I don't buy this, not for performance in consumer desktops. The ratio between small and big cores doesn't bring that much of an advantage if you take into consideration the higher thread count needed to reach optimal throughput, not to mention the fact that it likely requires tasks with low MT diminishing returns to get there.
Did some napkin math last night while reading this thread, so I'll just copy-paste it bellow. If we assume GC = 1.5x Skylake IPC and Gracemont = 1x Skylake IPC, SMT yields at 20%, let's compare throughput potential and topology constraints:
Code:
8 big + 8 small (1x area)
8 x 1.5 x 1.2 = 14.4
8 x 1 = 8
Throughput @ 24T = 22.4
Throughput @ 16T = 20
Throughput @ 12T = 16
Will require dual ring bus, some kind of mesh or new type of interconnect.
Latency sensitive tasks will probably run only on the big cluster for best results.
10 big (1x area)
10 x 1.5 x 1.2 = 18
Throughput @ 24T ~ 18
Throughput @ 16T = 16.8
Throughput @ 12T = 15.6
Same old ring bus, all cores readily available for everything.
12 big (1.2X area)
12 x 1.5 x 1.2 = 21.6
Throughput @ 24T = 21.6
Throughput @ 16T = 19.2
Throughput @ 12T = 18
Maybe too much of a stretch for ring bus, maybe still doable.
8 big + 16 small (1.2X area)
Throughput @ 32T = 30.4
Throughput @ 24T = 28
Throughput @ 16T = 20
Throughput @ 12T = 16
Some observations:
- 12T workloads would work just as well on 10 big as on 8+8
- 8+8 will likely use only the big cores in gaming, pure 8 big core chips will be smaller and just as fast
- 12 big can match 8+8 in throughput, incidentally this may look a lot like Alder Lake vs.
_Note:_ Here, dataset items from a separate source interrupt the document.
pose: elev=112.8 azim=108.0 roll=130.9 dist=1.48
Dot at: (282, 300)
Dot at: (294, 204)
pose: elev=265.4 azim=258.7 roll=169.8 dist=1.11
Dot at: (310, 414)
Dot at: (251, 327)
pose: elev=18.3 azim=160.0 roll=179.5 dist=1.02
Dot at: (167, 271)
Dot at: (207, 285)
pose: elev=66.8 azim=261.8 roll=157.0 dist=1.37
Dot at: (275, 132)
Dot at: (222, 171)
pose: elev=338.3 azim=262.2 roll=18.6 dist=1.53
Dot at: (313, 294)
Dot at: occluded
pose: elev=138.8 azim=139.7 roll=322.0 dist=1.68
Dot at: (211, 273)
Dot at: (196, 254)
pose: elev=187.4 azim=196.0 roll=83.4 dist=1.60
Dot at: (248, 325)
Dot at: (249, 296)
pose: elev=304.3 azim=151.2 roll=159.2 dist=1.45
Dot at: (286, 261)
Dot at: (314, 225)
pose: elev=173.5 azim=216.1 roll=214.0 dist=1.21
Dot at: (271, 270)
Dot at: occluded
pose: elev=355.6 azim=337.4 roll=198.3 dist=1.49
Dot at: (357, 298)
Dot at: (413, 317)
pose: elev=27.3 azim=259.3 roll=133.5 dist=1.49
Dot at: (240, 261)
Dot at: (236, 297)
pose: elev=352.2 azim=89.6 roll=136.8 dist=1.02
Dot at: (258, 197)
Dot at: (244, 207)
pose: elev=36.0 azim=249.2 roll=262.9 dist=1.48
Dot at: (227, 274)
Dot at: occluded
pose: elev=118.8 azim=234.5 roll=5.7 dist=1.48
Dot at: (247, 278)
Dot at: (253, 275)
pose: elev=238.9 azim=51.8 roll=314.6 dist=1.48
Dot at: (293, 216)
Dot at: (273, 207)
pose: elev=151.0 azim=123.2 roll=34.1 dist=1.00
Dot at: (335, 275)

Zen 4
- 8+16 really starts to shine in MT, but is 32T a consumer load anymore?
I couldn't cover the influence of power savings brought by the small cores, but then again we'd have to take other things into consideration as well:
- small cores may or may not reach big core frequency, meaning the math is purely about max potential anyway
- significant changes in interconnect may actually offset power gains brought by a relatively small cluster of 8 small cores
- it's power on enthusiast desktop, we're playing with 150-200W right not and don't seem to mind... so why start caring now?
From my POV this 8+8 Alder Lake, if true, is the same type of experiment as Lakefield: very promising when looking at isolated parts, but quite troublesome to optimize once you put everything together in a cohesive package. Both Lakefield and Alder Lake successors will probably be the real deal where design decisions & prior experience bring hefty performance results, but it seems that lately all we do with Intel is dream about the generation after the next. Luckily both TGL and RKL-S are far more conventional and ready for today's software.